Bridges are forming, however. Fesik's laboratory has partnered with the German pharmaceutical company Boehringer Ingelheim to evaluate its first-generation Ras-binding drug. And Shokat co-founded Wellspring Biosciences to bring his inhibitor to market. The work soon won support from Janssen Biotech of Horsham, Pennsylvania.

The efforts are getting government attention as well. The multimillion-dollar Ras Initiative is supporting the development of tools and basic research on Ras protein structures to aid drug discovery, says Frank McCormick, a cancer researcher at the University of California in San Francisco and co-director of the project. “We are trying to de-risk Ras as a target so that others will jump back in the ring and have another shot,” he says.

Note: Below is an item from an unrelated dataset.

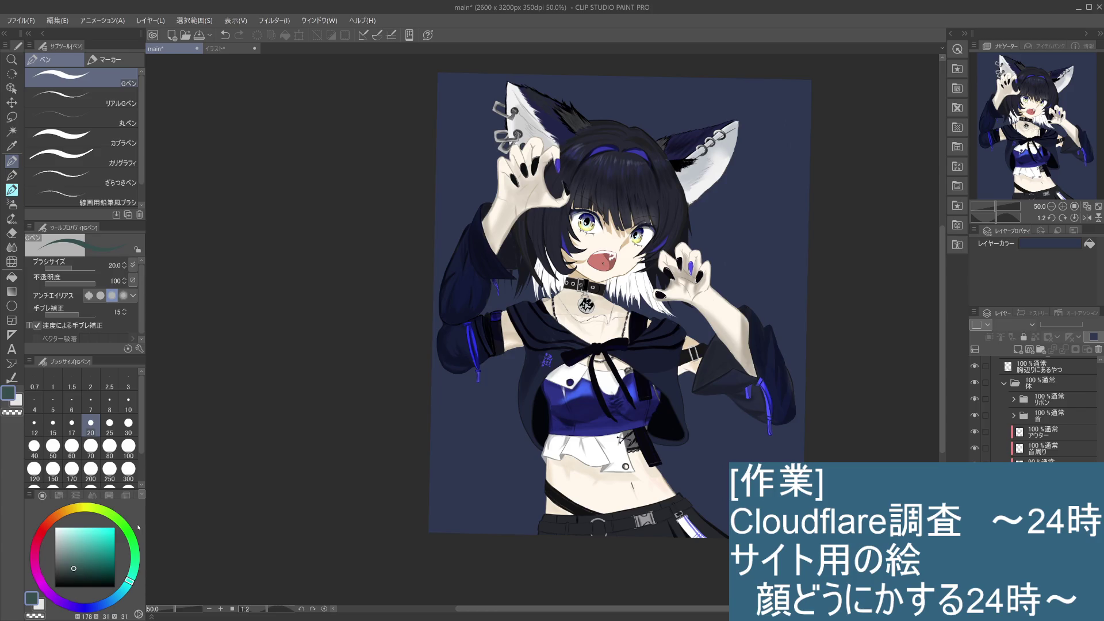
pyautogui.click(1096, 245)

For years, the pharmaceutical industry has pursued low-hanging fruit in a different category of proteins called kinases, McCormick says. Those were easier to target, and yielded many useful cancer drugs. But that wave is starting to subside, he argues, and it is time to focus on the higher-hanging fruit: tougher targets, such as Ras proteins, that are known to be crucially important.

Stockwell says he hopes that the recent revival of research on Ras proteins could inspire scientists studying other intractable targets. “If there is some success there, maybe that excitement will extend to other targets,” he says. “If we really want to impact disease, there's this vast space of additional targets that have never been mined.”